Entregue em 2024, o navio de 115 mil toneladas de arqueação bruta foi projetado com preparação para o uso futuro de metanol. Atualmente, a embarcação ainda utiliza diesel marítimo de baixo teor de enxofre em seu sistema de propulsão.
No teste, o combustível foi fornecido pela MB Energy e transferido por meio de um caminhão operado pela Johs. Martens. A operação ocorreu com cerca de 2,9 mil passageiros a bordo e enquanto outras atividades eram realizadas simultaneamente no cais.
Utilização nas caldeiras
Segundo informações do The Maritime Executive, o metanol recebido será utilizado principalmente nas caldeiras do navio, e não em seus motores de propulsão. A distinção é importante porque a demonstração validou procedimentos de entrega e manuseio, mas ainda não representou uma viagem comercial movida pelo combustível renovável.
A MB Energy está adaptando sua infraestrutura de armazenamento em Hamburgo-Blumensand para receber volumes maiores de metanol e amônia de menor emissão. Hamburgo e Kiel deverão funcionar como os principais centros de distribuição da companhia no norte da Alemanha.

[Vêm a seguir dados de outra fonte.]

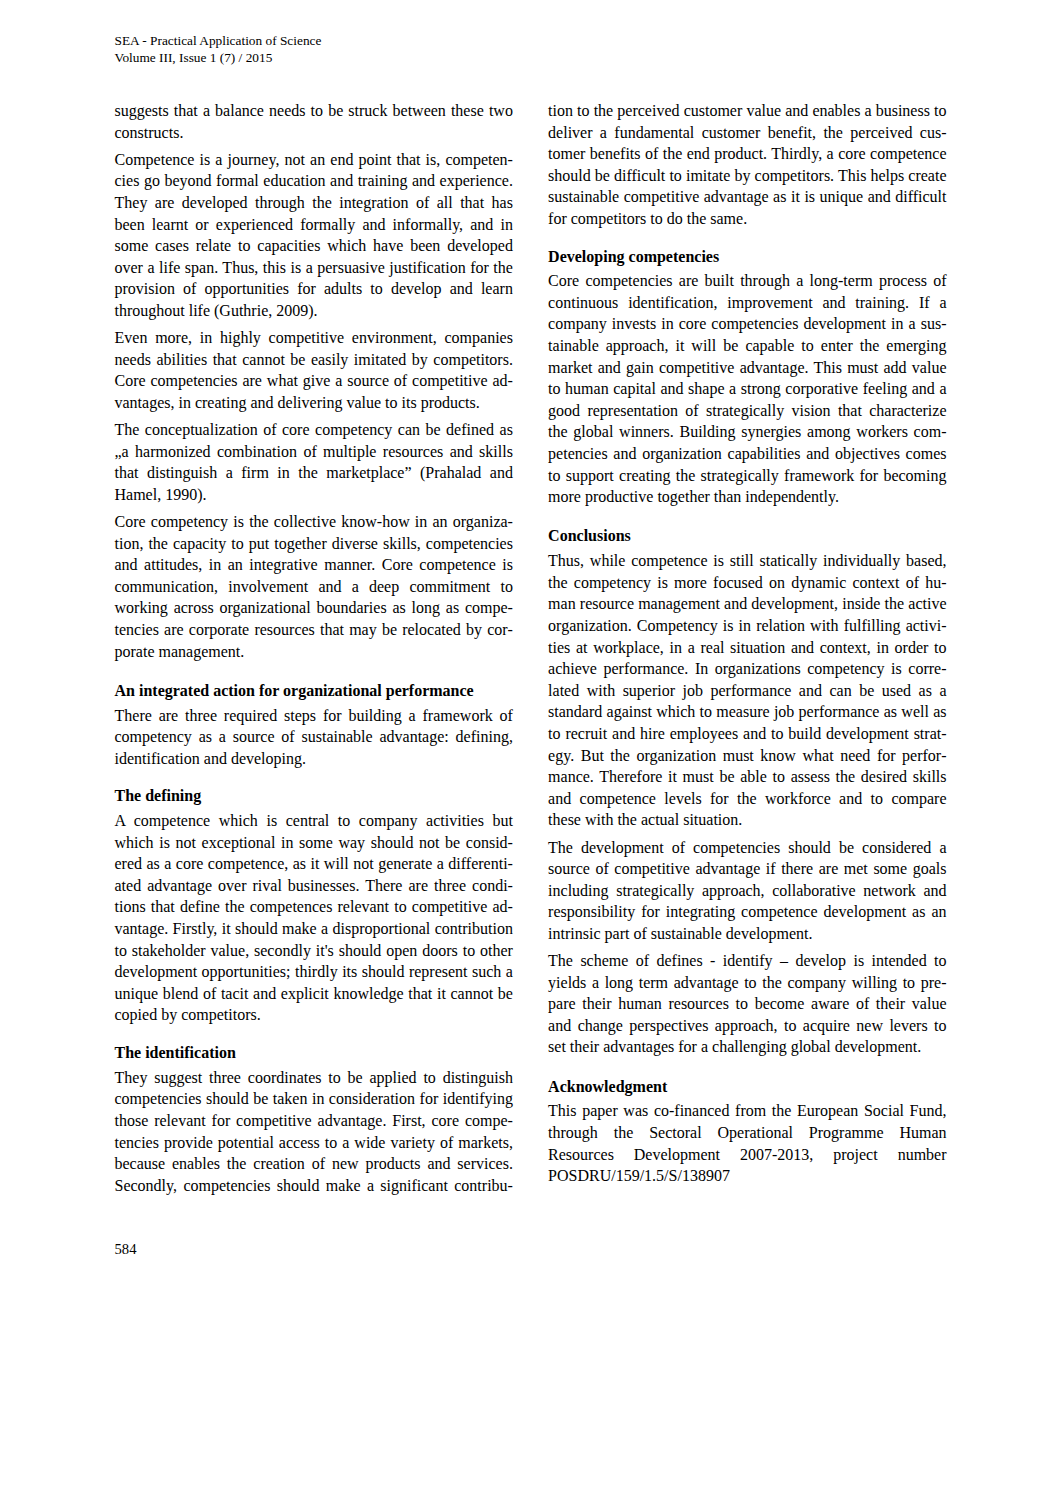SEA - Practical Application of Science
Volume III, Issue 1 (7) / 2015
suggests that a balance needs to be struck between these two constructs.
Competence is a journey, not an end point that is, competencies go beyond formal education and training and experience. They are developed through the integration of all that has been learnt or experienced formally and informally, and in some cases relate to capacities which have been developed over a life span. Thus, this is a persuasive justification for the provision of opportunities for adults to develop and learn throughout life (Guthrie, 2009).
Even more, in highly competitive environment, companies needs abilities that cannot be easily imitated by competitors. Core competencies are what give a source of competitive advantages, in creating and delivering value to its products.
The conceptualization of core competency can be defined as „a harmonized combination of multiple resources and skills that distinguish a firm in the marketplace” (Prahalad and Hamel, 1990).
Core competency is the collective know-how in an organization, the capacity to put together diverse skills, competencies and attitudes, in an integrative manner. Core competence is communication, involvement and a deep commitment to working across organizational boundaries as long as competencies are corporate resources that may be relocated by corporate management.
An integrated action for organizational performance
There are three required steps for building a framework of competency as a source of sustainable advantage: defining, identification and developing.
The defining
A competence which is central to company activities but which is not exceptional in some way should not be considered as a core competence, as it will not generate a differentiated advantage over rival businesses. There are three conditions that define the competences relevant to competitive advantage. Firstly, it should make a disproportional contribution to stakeholder value, secondly it's should open doors to other development opportunities; thirdly its should represent such a unique blend of tacit and explicit knowledge that it cannot be copied by competitors.
The identification
They suggest three coordinates to be applied to distinguish competencies should be taken in consideration for identifying those relevant for competitive advantage. First, core competencies provide potential access to a wide variety of markets, because enables the creation of new products and services. Secondly, competencies should make a significant contribution to the perceived customer value and enables a business to deliver a fundamental customer benefit, the perceived customer benefits of the end product. Thirdly, a core competence should be difficult to imitate by competitors. This helps create sustainable competitive advantage as it is unique and difficult for competitors to do the same.
Developing competencies
Core competencies are built through a long-term process of continuous identification, improvement and training. If a company invests in core competencies development in a sustainable approach, it will be capable to enter the emerging market and gain competitive advantage. This must add value to human capital and shape a strong corporative feeling and a good representation of strategically vision that characterize the global winners. Building synergies among workers competencies and organization capabilities and objectives comes to support creating the strategically framework for becoming more productive together than independently.
Conclusions
Thus, while competence is still statically individually based, the competency is more focused on dynamic context of human resource management and development, inside the active organization. Competency is in relation with fulfilling activities at workplace, in a real situation and context, in order to achieve performance. In organizations competency is correlated with superior job performance and can be used as a standard against which to measure job performance as well as to recruit and hire employees and to build development strategy. But the organization must know what need for performance. Therefore it must be able to assess the desired skills and competence levels for the workforce and to compare these with the actual situation.
The development of competencies should be considered a source of competitive advantage if there are met some goals including strategically approach, collaborative network and responsibility for integrating competence development as an intrinsic part of sustainable development.
The scheme of defines - identify – develop is intended to yields a long term advantage to the company willing to prepare their human resources to become aware of their value and change perspectives approach, to acquire new levers to set their advantages for a challenging global development.
Acknowledgment
This paper was co-financed from the European Social Fund, through the Sectoral Operational Programme Human Resources Development 2007-2013, project number POSDRU/159/1.5/S/138907
584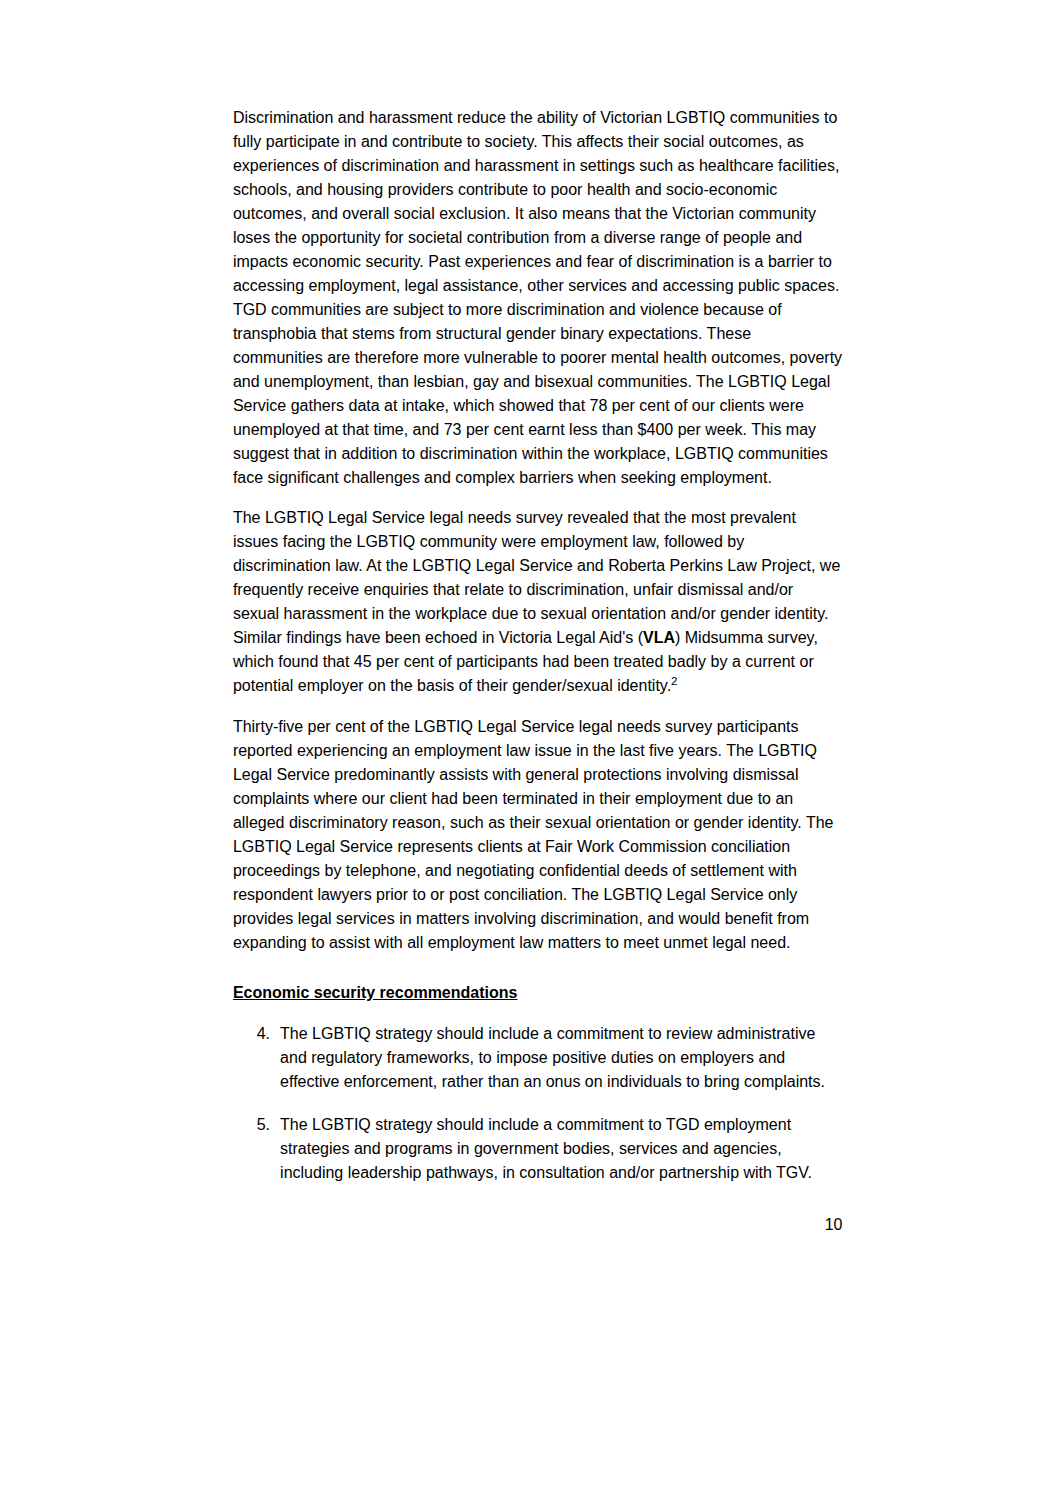Discrimination and harassment reduce the ability of Victorian LGBTIQ communities to fully participate in and contribute to society. This affects their social outcomes, as experiences of discrimination and harassment in settings such as healthcare facilities, schools, and housing providers contribute to poor health and socio-economic outcomes, and overall social exclusion. It also means that the Victorian community loses the opportunity for societal contribution from a diverse range of people and impacts economic security. Past experiences and fear of discrimination is a barrier to accessing employment, legal assistance, other services and accessing public spaces. TGD communities are subject to more discrimination and violence because of transphobia that stems from structural gender binary expectations. These communities are therefore more vulnerable to poorer mental health outcomes, poverty and unemployment, than lesbian, gay and bisexual communities. The LGBTIQ Legal Service gathers data at intake, which showed that 78 per cent of our clients were unemployed at that time, and 73 per cent earnt less than $400 per week. This may suggest that in addition to discrimination within the workplace, LGBTIQ communities face significant challenges and complex barriers when seeking employment.
The LGBTIQ Legal Service legal needs survey revealed that the most prevalent issues facing the LGBTIQ community were employment law, followed by discrimination law. At the LGBTIQ Legal Service and Roberta Perkins Law Project, we frequently receive enquiries that relate to discrimination, unfair dismissal and/or sexual harassment in the workplace due to sexual orientation and/or gender identity. Similar findings have been echoed in Victoria Legal Aid's (VLA) Midsumma survey, which found that 45 per cent of participants had been treated badly by a current or potential employer on the basis of their gender/sexual identity.2
Thirty-five per cent of the LGBTIQ Legal Service legal needs survey participants reported experiencing an employment law issue in the last five years. The LGBTIQ Legal Service predominantly assists with general protections involving dismissal complaints where our client had been terminated in their employment due to an alleged discriminatory reason, such as their sexual orientation or gender identity. The LGBTIQ Legal Service represents clients at Fair Work Commission conciliation proceedings by telephone, and negotiating confidential deeds of settlement with respondent lawyers prior to or post conciliation. The LGBTIQ Legal Service only provides legal services in matters involving discrimination, and would benefit from expanding to assist with all employment law matters to meet unmet legal need.
Economic security recommendations
The LGBTIQ strategy should include a commitment to review administrative and regulatory frameworks, to impose positive duties on employers and effective enforcement, rather than an onus on individuals to bring complaints.
The LGBTIQ strategy should include a commitment to TGD employment strategies and programs in government bodies, services and agencies, including leadership pathways, in consultation and/or partnership with TGV.
10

Outras empresas de cruzeiros também estudam o metanol. Novos navios vêm sendo projetados com motores capazes de utilizar mais de um combustível, enquanto algumas companhias avaliam a conversão de embarcações existentes.
O avanço da tecnologia depende da criação de uma rede de produção, armazenamento e abastecimento nos portos visitados. Sem disponibilidade regular de metanol renovável, navios tecnicamente preparados continuarão utilizando combustíveis convencionais. Por isso, a transição dos cruzeiros exige que investimentos nas embarcações ocorram em paralelo à adaptação da infraestrutura portuária.